■ **Supplied data**:

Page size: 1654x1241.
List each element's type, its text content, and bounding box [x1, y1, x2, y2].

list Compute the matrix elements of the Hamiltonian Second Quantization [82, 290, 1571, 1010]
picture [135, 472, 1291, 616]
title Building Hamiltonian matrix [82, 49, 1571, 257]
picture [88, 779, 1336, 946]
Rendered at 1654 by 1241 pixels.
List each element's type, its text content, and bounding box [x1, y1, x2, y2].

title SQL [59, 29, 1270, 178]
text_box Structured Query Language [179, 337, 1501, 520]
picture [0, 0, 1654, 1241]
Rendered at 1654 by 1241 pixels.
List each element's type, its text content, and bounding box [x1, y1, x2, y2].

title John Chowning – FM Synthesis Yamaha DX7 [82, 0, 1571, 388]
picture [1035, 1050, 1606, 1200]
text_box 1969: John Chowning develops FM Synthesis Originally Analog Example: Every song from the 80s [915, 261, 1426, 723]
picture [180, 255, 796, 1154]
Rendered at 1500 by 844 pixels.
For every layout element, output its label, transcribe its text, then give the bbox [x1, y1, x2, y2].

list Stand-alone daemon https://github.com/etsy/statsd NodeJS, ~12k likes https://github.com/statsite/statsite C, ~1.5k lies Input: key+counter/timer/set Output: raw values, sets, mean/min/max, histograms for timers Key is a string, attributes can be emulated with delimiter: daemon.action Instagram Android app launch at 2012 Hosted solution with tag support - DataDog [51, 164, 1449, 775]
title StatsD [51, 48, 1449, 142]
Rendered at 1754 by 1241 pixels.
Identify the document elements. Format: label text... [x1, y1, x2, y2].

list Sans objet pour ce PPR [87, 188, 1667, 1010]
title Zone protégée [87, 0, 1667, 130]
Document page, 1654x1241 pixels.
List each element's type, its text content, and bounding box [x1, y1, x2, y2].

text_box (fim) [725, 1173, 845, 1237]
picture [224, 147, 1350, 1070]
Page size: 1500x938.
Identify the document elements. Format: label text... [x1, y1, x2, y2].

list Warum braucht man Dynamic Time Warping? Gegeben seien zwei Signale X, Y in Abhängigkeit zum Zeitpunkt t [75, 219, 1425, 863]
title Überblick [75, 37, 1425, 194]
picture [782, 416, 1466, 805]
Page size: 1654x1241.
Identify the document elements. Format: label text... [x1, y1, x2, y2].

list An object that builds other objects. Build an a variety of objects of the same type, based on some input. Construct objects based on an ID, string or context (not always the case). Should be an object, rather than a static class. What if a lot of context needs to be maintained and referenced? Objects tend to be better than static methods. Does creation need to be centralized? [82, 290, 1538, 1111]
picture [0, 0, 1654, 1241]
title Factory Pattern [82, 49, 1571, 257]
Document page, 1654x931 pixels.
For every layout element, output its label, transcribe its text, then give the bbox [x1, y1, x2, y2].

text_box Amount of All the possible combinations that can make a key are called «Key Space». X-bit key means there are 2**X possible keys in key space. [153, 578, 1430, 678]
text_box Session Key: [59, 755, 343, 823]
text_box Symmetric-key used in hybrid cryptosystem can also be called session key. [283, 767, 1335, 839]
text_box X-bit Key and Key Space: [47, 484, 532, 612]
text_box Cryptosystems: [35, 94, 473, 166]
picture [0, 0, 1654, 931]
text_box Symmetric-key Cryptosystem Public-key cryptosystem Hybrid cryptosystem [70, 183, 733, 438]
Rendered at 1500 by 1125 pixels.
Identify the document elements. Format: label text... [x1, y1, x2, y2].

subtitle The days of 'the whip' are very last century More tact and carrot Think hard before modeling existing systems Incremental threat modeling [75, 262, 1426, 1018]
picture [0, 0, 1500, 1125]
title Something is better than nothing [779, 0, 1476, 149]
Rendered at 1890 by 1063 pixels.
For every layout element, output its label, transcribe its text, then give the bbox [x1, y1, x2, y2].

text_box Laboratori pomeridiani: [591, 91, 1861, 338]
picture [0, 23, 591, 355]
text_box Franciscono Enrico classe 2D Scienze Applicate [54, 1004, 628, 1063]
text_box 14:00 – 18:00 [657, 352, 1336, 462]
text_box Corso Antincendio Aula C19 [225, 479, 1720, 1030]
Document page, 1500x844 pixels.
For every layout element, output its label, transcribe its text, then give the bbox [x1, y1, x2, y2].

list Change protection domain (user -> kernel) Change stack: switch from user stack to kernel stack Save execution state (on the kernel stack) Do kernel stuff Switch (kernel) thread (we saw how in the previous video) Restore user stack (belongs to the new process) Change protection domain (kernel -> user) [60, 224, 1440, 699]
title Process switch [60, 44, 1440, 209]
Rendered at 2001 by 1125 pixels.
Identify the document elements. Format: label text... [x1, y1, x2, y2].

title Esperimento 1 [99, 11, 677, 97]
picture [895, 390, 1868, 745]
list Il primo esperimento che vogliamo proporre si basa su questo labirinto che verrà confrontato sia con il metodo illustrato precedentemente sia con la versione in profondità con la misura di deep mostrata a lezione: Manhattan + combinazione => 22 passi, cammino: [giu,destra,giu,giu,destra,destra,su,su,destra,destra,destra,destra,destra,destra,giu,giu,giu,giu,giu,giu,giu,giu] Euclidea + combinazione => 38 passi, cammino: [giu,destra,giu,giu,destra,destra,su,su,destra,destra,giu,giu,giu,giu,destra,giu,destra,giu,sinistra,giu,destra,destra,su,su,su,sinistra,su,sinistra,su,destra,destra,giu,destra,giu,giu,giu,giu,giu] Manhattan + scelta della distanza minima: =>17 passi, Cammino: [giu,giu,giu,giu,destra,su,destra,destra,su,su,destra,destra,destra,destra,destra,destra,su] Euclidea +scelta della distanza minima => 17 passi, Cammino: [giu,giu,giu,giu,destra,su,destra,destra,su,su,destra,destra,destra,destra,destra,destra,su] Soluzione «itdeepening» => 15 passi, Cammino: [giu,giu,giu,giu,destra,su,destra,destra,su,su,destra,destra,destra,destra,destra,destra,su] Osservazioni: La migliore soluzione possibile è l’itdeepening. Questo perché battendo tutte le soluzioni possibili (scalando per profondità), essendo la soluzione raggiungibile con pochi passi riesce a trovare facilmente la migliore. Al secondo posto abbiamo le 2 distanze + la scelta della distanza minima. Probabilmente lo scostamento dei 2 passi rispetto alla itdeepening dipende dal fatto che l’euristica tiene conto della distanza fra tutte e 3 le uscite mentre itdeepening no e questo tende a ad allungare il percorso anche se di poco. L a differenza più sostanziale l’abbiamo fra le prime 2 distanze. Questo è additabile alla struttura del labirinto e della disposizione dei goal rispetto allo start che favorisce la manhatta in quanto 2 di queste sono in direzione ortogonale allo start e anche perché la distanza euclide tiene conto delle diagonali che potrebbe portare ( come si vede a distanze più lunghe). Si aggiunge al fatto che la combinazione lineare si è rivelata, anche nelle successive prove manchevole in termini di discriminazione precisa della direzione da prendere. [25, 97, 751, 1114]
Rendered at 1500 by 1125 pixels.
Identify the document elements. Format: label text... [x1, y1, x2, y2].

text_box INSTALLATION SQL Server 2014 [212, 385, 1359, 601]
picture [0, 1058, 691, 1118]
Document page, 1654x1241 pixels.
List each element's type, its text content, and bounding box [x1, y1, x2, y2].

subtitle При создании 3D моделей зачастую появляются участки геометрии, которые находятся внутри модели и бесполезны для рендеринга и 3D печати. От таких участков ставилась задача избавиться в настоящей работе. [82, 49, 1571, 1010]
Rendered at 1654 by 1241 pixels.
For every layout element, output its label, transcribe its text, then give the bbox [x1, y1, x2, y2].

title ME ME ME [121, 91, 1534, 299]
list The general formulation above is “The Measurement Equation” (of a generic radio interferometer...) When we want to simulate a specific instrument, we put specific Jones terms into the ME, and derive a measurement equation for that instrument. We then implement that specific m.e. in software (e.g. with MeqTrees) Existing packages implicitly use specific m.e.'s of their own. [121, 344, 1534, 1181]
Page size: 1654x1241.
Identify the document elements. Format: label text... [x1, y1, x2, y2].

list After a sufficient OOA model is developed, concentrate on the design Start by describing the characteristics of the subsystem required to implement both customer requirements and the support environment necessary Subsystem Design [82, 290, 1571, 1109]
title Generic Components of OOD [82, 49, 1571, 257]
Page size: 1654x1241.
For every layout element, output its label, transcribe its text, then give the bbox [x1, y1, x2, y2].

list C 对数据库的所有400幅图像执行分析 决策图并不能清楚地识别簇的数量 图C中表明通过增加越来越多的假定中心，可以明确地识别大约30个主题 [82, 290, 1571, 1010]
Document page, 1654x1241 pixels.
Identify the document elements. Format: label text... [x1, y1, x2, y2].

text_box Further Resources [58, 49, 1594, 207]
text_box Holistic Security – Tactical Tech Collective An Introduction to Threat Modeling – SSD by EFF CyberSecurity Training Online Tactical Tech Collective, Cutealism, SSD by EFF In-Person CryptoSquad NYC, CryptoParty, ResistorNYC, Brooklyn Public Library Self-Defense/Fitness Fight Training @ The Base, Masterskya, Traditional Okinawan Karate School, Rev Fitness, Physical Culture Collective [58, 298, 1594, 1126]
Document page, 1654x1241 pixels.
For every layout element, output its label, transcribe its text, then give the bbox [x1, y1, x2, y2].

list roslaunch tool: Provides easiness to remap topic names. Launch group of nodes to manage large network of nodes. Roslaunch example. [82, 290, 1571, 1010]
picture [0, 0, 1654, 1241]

■ **Instruction**: Copy out the records word for word, from the start through the line with "picture [224, 147, 1350, 1070]", both included.

■ **Result of the task**:
Page size: 1654x1241.
List each element's type, its text content, and bounding box [x1, y1, x2, y2].

list Compute the matrix elements of the Hamiltonian Second Quantization [82, 290, 1571, 1010]
picture [135, 472, 1291, 616]
title Building Hamiltonian matrix [82, 49, 1571, 257]
picture [88, 779, 1336, 946]
Rendered at 1654 by 1241 pixels.
List each element's type, its text content, and bounding box [x1, y1, x2, y2].

title SQL [59, 29, 1270, 178]
text_box Structured Query Language [179, 337, 1501, 520]
picture [0, 0, 1654, 1241]
Rendered at 1654 by 1241 pixels.
List each element's type, its text content, and bounding box [x1, y1, x2, y2].

title John Chowning – FM Synthesis Yamaha DX7 [82, 0, 1571, 388]
picture [1035, 1050, 1606, 1200]
text_box 1969: John Chowning develops FM Synthesis Originally Analog Example: Every song from the 80s [915, 261, 1426, 723]
picture [180, 255, 796, 1154]
Rendered at 1500 by 844 pixels.
For every layout element, output its label, transcribe its text, then give the bbox [x1, y1, x2, y2].

list Stand-alone daemon https://github.com/etsy/statsd NodeJS, ~12k likes https://github.com/statsite/statsite C, ~1.5k lies Input: key+counter/timer/set Output: raw values, sets, mean/min/max, histograms for timers Key is a string, attributes can be emulated with delimiter: daemon.action Instagram Android app launch at 2012 Hosted solution with tag support - DataDog [51, 164, 1449, 775]
title StatsD [51, 48, 1449, 142]
Rendered at 1754 by 1241 pixels.
Identify the document elements. Format: label text... [x1, y1, x2, y2].

list Sans objet pour ce PPR [87, 188, 1667, 1010]
title Zone protégée [87, 0, 1667, 130]
Document page, 1654x1241 pixels.
List each element's type, its text content, and bounding box [x1, y1, x2, y2].

text_box (fim) [725, 1173, 845, 1237]
picture [224, 147, 1350, 1070]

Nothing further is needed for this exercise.